Für die Zahnpasta gilt: erlaubt ist, was schmeckt. Abgesehen von einigen speziellen Zahnpasten für empfindliche Zahnhälse oder Zahnbetterkrankungen unterstützen alle lediglich die mechanische Reinigung durch die Zahnbürste. Wichtig auch zu wissen: nach dem Genuß von Obstsäften oder säurehaltigen Getränken – das gilt im Übrigen auch für die meisten Softdrinks! – braucht der Zahnschmelz eine halbe Stunde, um sich wieder zu festigen. Wer vorher zur Bürste greift, putzt ihn einfach weg!

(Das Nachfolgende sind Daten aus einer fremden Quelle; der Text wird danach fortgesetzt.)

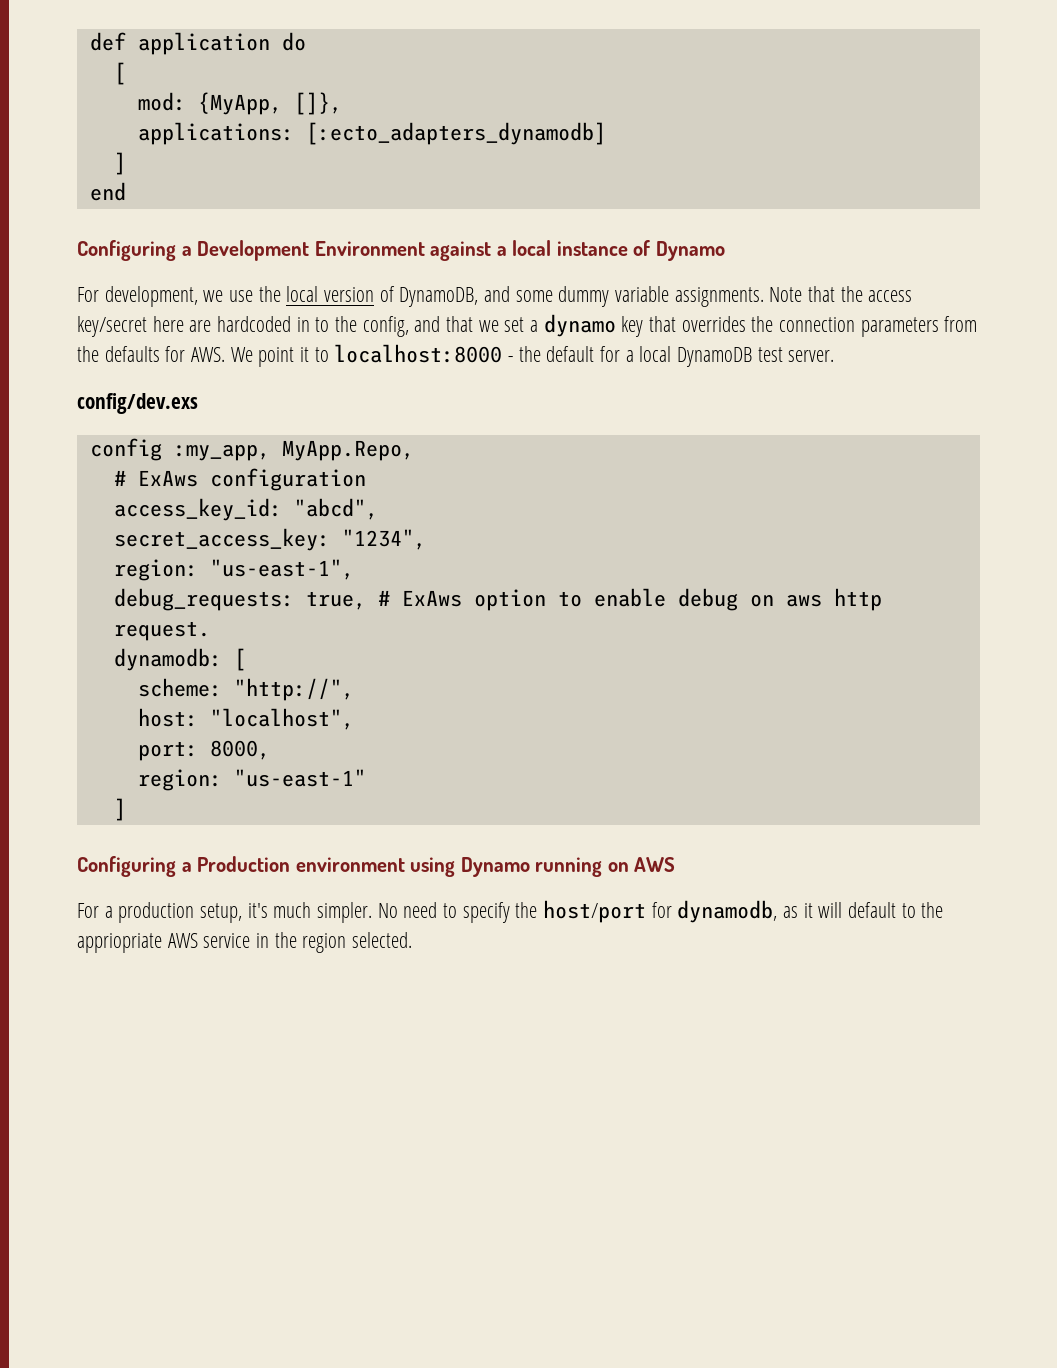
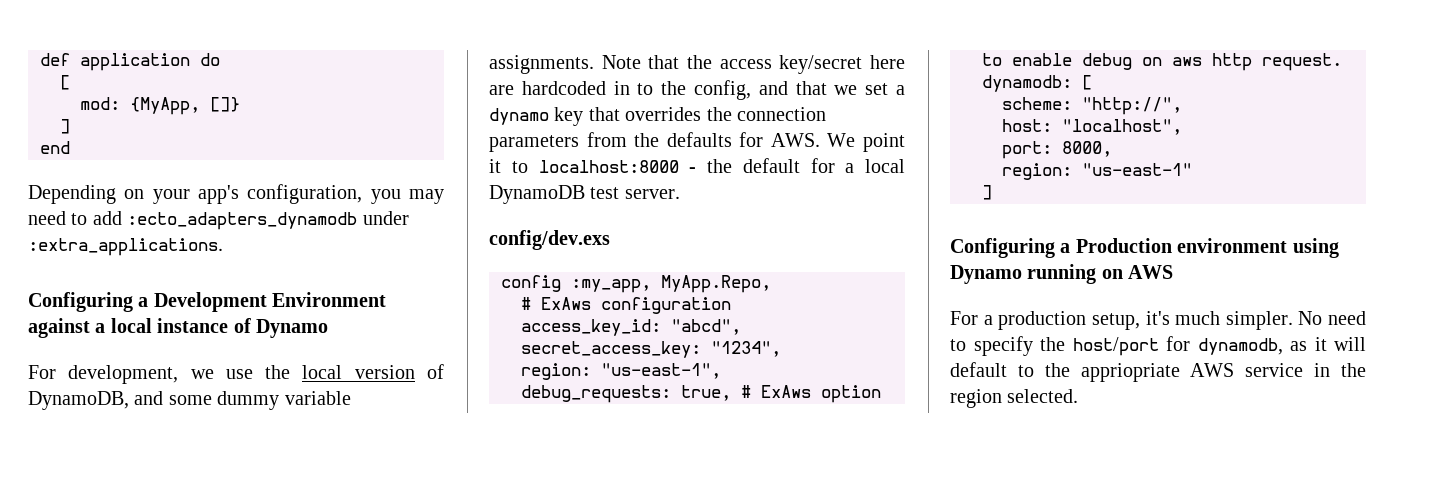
[293,92,342,115] [137,122,606,145] []}, // applications: [:ecto_adapters_dynamodb] -> [210,97,240,112] []}
(126, 191) none -> [28,184,444,204] [28,211,409,230] [28,238,223,256] // Depending on your app's configuration, you may need to add :ecto_adapters_dynamodb under :extra_applications.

Daß die Umstellung auf die richtige Putztechnik langfristig zahnschonender ist und sogar dem Rückgang des Zahnfleisches vorbeugt, ist in Fachkreisen seit Jahren bekannt. Unser Ziel muß es sein, solche Informationen auch unseren Patienten zu vermitteln, um nicht länger nur zu reparieren, was wir durch mangelnde Aufklärung mit zu verantworten haben.